Andy Rubin is best known as the co-creator of Android, but more recently he has been heading up his own company that is aiming to release a smartphone of their own. After several hints, rumors and teasers - full details finally were announced recently with the phone being known as the Essential Phone.
Based on the images that have been released thus far, the Essential Phone will have a near bezel-less display, in line with the current aesthetic for smartphones. Its 5.71 inch display is almost edge-to-edge on all sides save for the bottom, and on the top end it even wraps around the front-facing camera.
The display itself is pegged at a resolution of 2560x1312 and a 19:10 aspect ratio, and beneath it there is a Qualcomm Snapdragon 835 processor, 4 GB RAM, 128 GB internal storage and a 3,040 mAh battery. The previously mentioned front-facing camera clocks in at 8 MP and is capable of recording 4K video, while the rear camera is a dual setup with a 13 MP main sensor and a secondary monochrome sensor.
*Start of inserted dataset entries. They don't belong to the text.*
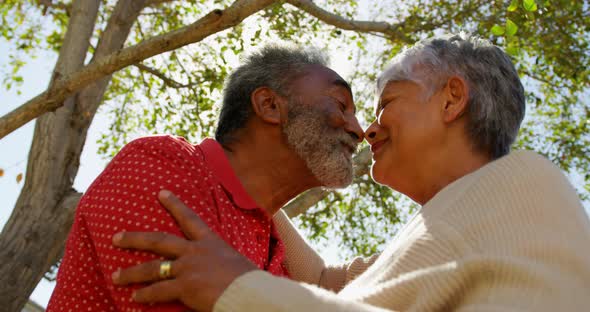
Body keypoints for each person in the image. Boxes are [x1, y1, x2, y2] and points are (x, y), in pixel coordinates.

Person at [111, 33, 590, 311]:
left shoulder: (525, 184)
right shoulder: (452, 225)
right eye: (349, 107)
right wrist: (254, 182)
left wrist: (238, 288)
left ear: (452, 98)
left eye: (386, 104)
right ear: (268, 105)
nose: (367, 130)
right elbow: (324, 281)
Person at [47, 45, 364, 311]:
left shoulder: (278, 255)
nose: (359, 130)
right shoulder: (167, 165)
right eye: (341, 105)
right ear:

All these specs will be housed in a handset made from titanium and ceramic, and will run a version of Android Nougat that is 'close to stock'. All in all it has the makings of a solid phone for the announced price of $699 - but what makes it stand out is its design for modular accessories.
At the back of the Essential Phone are two magnetic connectors that will be used to link it to modular accessories. For now only one (aside from the charger) has been announced - a 360 degree camera that is optional in pre-orders for an additional $50.
Up to this point 360-degree cameras for smartphones have been few and far between. A number of accessories (and proposed accessories) have emerged recently for 'clip on' 360-degree cameras, but the Essential Phone's modular approach seems to hold more promise.
Just like any other modular accessories, the 360-degree camera on the Essential Phone will dock on the magnetic connectors and take advantage of wireless data transfer to communicate with the phone. That is part of the Essential Phone's overall vision, as Andy Rubin has expressed the desire to do away with connectors (though it should be noted that there will still be a USB-C connector on the phone).
For anyone interested in having the capabilities of a 360-degree video recorder on their smartphone, that makes the Essential Phone an attractive prospect. Add to that the possibility of other useful modular accessories being released in the future, and its functionality could extend even further.
As of now the first Essential Phones are expected to be shipped out to consumers sometime in late June. When they do the first 360-degree cameras will be packaged with them. Assuming all goes well and the Essential Phone lives up to expectations, odds are more modular accessories will be on the horizon and that could tap into the full potential of the phone.